Hel seemed to revel in the pain glittering off Nїx's form. Her lush lips were smiling daggers. "Enlighten me, little sister."
Nїx came close.
"I know that my beloved has suffered over eight hundred deaths already since he entered the real Hell," she whispered. "And I know that for every death, I am invoking a quarter of an eon of like pain and agony upon your decrepit bitch-ass soul when you are reaped."
She wound back and slammed her fist into Hel's stomach. A full-on goddess' curse. It took instantly. Her beloved reaper's books were truly full of delicious surprises.
Hel dropped like a stone to the floor, wheezing, horror crossing her face when the curse struck. The entire pantheon's structure quaked. Goddesses everywhere flared to life.
"You fucking dare?!" Sekhmet roared. "A fellow goddess?"
Nїx turned and lifted the bitch with every ounce of her vigor, throttling her. To Hell with planning. To Hell with being knowing. STRIKE!!!
Her Valkyrie lungs shrieked fury incarnate, "FUCK your goddesshood! After all the shit I've endured, all the petitions, all the heartache, the death! I've gone above and beyond for countless mates. I have shown I'm worthy!"
She squeezed. The deliciousness of the other's windpipe going out was an ancient joy.
"And after all that I've done, you'd deny me my mate, the love of my existence!?!" Nїx howled. "I will kill all of you, and then I'll condemn myself to his real Hell!"
Sekhmet's eyes flickered. She sputtered a gasp when she grasped the truth. Phenїx the Ever-Knowing was to be her harbinger of doom.

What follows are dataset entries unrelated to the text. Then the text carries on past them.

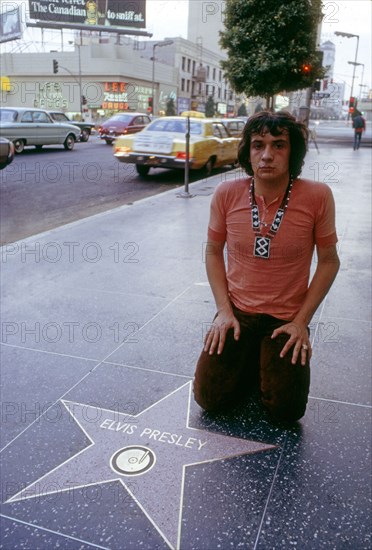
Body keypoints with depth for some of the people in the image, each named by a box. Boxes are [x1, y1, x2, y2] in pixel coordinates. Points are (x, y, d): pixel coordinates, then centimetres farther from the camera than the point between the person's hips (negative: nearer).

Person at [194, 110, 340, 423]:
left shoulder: (318, 196, -15)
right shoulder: (227, 194, -11)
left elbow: (329, 261, -5)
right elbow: (214, 251, 2)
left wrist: (301, 321, -9)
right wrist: (224, 310, -5)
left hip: (288, 318, -1)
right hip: (236, 312, 2)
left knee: (287, 410, -6)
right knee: (209, 398, -5)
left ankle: (272, 360, 26)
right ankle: (250, 360, 25)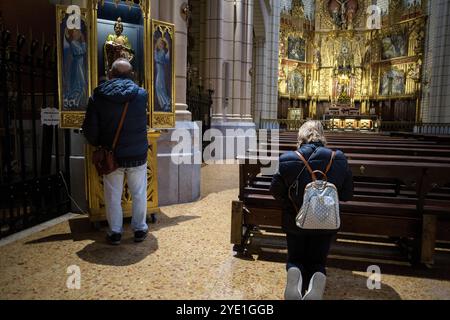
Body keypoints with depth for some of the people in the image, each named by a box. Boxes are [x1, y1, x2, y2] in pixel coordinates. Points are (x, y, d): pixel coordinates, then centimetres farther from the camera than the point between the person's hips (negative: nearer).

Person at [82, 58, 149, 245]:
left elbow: (89, 129, -7)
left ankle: (115, 232, 22)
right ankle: (139, 229, 24)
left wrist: (97, 145, 12)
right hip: (138, 155, 0)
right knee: (139, 194, 14)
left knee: (113, 196, 13)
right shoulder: (141, 94, -7)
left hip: (111, 156, 0)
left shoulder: (97, 97, -8)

Loviatar shouted, "We cannot let this happen! No demigoddess or goddess has been slain in these walls! It is forbidden!"
She started at Phenїx, two poisoned blades appearing from her sleeves. Then Lamia stepped forward, her entire form glowing. Her life force propelled a gleaming gold blade into her hands. A flash covered Lamia's form, brighter than a nova. A black wreath crowned her head. Lamia's visage morphed into that of her other nature...
Nyx.
She preferred to allow her visage to remain placid, virile, pleasing. But when provoked to true wrath, the goddess of night and its passions was one which even the dames of darkness feared. Olympus' air went from pleasing roses to grave dirt in an instant.
The ancient goddess squared off with Loviatar. A sliver-moon flickered over her head. Her eyes turned to a flaring mixture of gold-and-black. Nyx snarled, her tone ugly.
"Move on Phenїx, and you fucking end, you slimy slut of a witch!"
Loviatar's pallor went pale. The cavalcade drove apart suddenly, the goddesses rearranging into their allegiances. Loviatar backed away, realizing too late that she courted the wrath of one of the original primevals. And there would be no quarter given.
Hel's eyes lifted. Then her face turned to unspeakable dread. "POWERS, NO!"
Something like a supernova wave blasted over them. Dozens tumbled to their knees. Nїx remained standing in spite of the shock, her hands squeezing delectable pressure on Sekhmet's throat.
She spared a glance in the direction of the blast.
A cloaked figure stood, staring at the magick projections of her mate contending with a pair of Invidia in his Hell. Thirty feet tall at first, the figure's scythe was cloaked in powers ancient and innumerable. He swiveled over to Byron.
Death stared upon her reaper's body.
The amphitheater had gone cold, dark, the sconces completely burnt out from the vacuum that had blasted out over the pantheon hall.
He lifted his cowl and skull mask back, revealing an angular and supernaturally handsome visage. The god of All Ends couldn't have chosen a finer countenance, other than her beloved.
The Grim Reaper's ruby-red eyes flitted up to take in the dumbfounded goddesses.